New legislation on age discrimination comes into force on 1 October 2006. Whether you are a trainee, an assistant, an associate or a partner, the new regulations will almost certainly affect you.

The TSG appreciate that as a student or a trainee, you are likely to come across age discrimination in some way.  Age discrimination does not have the kind of status in society of other discriminations, for exmaple race or sex.  This means that it is more socially acceptable, and "natural" in society.  You may have experienced age discrimination already in your lile, but just accepted it as "normal".

Well - not any more.

From 1 October 2006, age discrimination became unlawful.  This was thanks to the Employment Equality (Age) Regulations 2006 ("the Regulations").

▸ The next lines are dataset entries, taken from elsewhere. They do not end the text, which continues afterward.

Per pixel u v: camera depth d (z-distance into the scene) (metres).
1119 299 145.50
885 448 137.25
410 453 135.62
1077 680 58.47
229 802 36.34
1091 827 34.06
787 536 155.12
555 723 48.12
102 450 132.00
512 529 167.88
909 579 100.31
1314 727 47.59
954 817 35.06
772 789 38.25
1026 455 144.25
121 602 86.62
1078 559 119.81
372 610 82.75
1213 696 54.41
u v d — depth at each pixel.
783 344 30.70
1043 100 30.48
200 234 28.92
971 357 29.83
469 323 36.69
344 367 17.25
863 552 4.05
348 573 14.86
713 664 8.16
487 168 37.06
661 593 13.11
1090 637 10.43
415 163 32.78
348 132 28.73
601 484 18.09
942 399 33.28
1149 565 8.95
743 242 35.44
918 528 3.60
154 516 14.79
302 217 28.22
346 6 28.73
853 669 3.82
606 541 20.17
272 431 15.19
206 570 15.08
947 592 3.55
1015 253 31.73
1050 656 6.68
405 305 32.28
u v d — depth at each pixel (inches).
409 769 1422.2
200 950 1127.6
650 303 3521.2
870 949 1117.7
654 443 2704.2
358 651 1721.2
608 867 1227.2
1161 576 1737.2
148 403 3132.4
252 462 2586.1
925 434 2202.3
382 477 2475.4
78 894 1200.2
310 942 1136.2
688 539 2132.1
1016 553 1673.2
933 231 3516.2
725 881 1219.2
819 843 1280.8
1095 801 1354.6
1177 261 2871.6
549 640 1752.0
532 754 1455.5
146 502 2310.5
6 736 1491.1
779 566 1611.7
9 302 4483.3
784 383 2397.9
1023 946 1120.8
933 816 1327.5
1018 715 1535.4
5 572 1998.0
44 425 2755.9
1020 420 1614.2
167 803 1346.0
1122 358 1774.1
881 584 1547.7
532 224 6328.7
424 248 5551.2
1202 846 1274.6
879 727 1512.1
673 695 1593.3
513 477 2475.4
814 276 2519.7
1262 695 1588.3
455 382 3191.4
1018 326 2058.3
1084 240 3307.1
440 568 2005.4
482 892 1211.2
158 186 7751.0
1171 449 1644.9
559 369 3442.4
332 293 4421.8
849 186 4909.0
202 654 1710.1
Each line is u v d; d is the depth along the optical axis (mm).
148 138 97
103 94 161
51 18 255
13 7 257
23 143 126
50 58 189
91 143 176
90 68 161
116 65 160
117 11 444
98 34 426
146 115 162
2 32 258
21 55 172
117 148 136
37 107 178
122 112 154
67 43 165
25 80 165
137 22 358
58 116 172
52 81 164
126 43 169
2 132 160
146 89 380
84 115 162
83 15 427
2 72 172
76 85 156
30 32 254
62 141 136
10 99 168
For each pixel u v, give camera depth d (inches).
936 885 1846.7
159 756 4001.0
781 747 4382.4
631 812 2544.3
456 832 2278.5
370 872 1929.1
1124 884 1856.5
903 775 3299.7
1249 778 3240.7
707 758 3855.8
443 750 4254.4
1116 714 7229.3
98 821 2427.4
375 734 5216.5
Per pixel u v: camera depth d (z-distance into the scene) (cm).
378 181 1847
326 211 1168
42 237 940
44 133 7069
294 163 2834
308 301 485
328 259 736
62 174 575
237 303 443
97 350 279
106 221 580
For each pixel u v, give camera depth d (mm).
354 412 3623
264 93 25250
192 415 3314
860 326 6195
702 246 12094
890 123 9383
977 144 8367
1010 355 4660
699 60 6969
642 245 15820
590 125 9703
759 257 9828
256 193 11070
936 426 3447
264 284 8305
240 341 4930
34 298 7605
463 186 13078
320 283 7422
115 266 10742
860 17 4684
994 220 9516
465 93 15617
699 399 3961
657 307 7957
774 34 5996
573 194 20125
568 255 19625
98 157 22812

We aim to give you an overview of the way in which the Regulations work in practice, so that you can idenitfy if you are being discriminated against on the grounds of your age. 

OVERVIEW

The Regulations outlaw discrimination on the basis of actual or perceived age. It’s important to remember that this means all ages – not just old age.  Discriminating against someone because they are too young is just as likely to contravene the regulations. 

There are some exceptions. For example, direct discrimination may be justified if the employer can demonstrate that it is necessary for a person of a particular age to be employed.  Additionally, if it can be shown that certain treatment is a reasonable way of achieving a legitimate aim (known as ‘objective justification’), the Regulations may be overruled.  For example, a firm may be able to show that its business planning needs mean it must have a spread of ages amongst partners.  However, employers will need real evidence to support any claim of objective justification. Simply stating that it achieves a legitimate aim will not be enough and each case must be considered on its individual merit. 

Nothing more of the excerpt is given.